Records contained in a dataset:
* * * * * * *

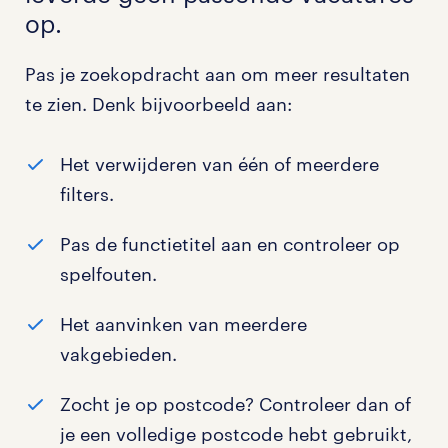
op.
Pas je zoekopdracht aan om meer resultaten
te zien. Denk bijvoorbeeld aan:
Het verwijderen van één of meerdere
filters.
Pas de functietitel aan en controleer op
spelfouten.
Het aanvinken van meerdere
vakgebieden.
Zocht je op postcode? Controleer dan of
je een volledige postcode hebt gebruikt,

* * * * * * *

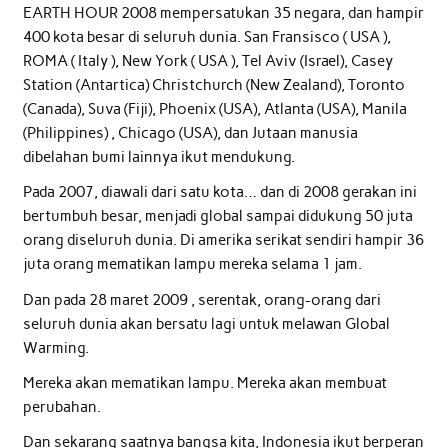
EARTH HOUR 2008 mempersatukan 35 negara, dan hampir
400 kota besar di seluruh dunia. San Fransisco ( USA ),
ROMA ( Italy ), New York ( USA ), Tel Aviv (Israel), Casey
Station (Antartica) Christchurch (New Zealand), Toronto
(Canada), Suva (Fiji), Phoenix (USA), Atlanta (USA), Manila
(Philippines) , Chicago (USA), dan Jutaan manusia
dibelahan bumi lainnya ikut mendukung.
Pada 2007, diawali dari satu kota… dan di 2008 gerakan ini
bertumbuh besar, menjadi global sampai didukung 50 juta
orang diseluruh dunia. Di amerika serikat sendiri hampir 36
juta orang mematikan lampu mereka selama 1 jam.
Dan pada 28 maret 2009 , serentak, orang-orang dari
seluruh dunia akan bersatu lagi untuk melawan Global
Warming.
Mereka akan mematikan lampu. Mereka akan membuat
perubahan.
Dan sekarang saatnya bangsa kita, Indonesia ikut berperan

* * * * * * *

> [Exercise objective]: In the data above, find the line with "vakgebieden." and the line with "je een volledige". Retype both, plus every line between them, exactly.

> [Written response]:
vakgebieden.
Zocht je op postcode? Controleer dan of
je een volledige postcode hebt gebruikt,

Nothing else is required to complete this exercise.